### Aim of the exercise
Search the material for the word "followed" and copy every line in which it occurs.

Start of Supplied information

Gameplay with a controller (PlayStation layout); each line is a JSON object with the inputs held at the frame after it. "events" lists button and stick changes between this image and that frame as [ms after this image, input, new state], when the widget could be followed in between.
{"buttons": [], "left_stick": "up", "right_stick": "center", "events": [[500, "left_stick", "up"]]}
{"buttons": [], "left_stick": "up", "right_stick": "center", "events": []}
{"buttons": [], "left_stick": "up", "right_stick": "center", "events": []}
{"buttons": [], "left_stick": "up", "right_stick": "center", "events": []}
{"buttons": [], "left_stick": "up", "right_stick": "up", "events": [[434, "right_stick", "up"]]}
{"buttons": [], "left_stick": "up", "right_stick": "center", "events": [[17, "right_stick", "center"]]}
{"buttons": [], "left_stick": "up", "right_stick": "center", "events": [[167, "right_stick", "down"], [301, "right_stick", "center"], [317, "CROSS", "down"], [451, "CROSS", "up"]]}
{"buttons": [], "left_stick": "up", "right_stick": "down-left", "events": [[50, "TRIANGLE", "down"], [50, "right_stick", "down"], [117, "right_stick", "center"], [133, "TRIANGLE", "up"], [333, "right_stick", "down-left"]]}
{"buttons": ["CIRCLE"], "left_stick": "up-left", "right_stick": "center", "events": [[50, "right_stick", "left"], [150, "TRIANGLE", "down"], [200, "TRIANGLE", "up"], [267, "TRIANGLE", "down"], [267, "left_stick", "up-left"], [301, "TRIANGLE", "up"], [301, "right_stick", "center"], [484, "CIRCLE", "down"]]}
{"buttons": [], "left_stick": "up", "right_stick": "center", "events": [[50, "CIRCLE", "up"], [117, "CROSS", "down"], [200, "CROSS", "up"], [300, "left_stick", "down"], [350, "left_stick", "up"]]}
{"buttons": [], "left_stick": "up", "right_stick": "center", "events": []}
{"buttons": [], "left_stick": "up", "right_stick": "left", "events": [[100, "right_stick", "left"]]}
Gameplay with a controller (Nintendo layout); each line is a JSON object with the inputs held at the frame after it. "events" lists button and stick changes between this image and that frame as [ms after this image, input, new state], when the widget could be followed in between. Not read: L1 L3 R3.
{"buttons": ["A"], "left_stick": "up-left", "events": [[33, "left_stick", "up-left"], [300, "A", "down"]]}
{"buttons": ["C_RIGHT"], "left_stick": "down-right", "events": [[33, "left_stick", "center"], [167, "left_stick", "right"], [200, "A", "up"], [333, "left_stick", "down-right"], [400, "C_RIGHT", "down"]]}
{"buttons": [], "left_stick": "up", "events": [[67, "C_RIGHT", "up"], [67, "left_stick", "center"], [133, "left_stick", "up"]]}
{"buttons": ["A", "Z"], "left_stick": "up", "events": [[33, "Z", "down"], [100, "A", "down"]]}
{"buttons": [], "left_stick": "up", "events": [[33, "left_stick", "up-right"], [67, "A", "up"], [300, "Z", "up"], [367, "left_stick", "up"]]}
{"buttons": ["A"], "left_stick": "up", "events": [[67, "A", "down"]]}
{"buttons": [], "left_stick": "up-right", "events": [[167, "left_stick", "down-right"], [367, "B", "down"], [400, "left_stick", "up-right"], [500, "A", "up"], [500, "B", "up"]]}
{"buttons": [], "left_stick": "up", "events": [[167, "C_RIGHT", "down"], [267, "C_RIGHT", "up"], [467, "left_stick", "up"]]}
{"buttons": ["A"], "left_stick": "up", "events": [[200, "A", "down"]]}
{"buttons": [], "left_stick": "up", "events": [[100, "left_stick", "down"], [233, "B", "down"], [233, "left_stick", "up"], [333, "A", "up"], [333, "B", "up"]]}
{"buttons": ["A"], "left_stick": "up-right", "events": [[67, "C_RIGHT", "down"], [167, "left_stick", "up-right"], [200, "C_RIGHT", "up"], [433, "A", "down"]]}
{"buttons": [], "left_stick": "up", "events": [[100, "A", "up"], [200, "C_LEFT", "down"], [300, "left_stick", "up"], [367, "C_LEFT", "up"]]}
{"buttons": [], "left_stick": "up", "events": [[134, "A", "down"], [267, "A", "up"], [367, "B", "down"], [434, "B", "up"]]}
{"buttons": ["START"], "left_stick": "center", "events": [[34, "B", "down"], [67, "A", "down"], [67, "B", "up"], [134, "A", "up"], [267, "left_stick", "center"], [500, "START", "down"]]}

End of Supplied information

### Result of the task
Gameplay with a controller (PlayStation layout); each line is a JSON object with the inputs held at the frame after it. "events" lists button and stick changes between this image and that frame as [ms after this image, input, new state], when the widget could be followed in between.
Gameplay with a controller (Nintendo layout); each line is a JSON object with the inputs held at the frame after it. "events" lists button and stick changes between this image and that frame as [ms after this image, input, new state], when the widget could be followed in between. Not read: L1 L3 R3.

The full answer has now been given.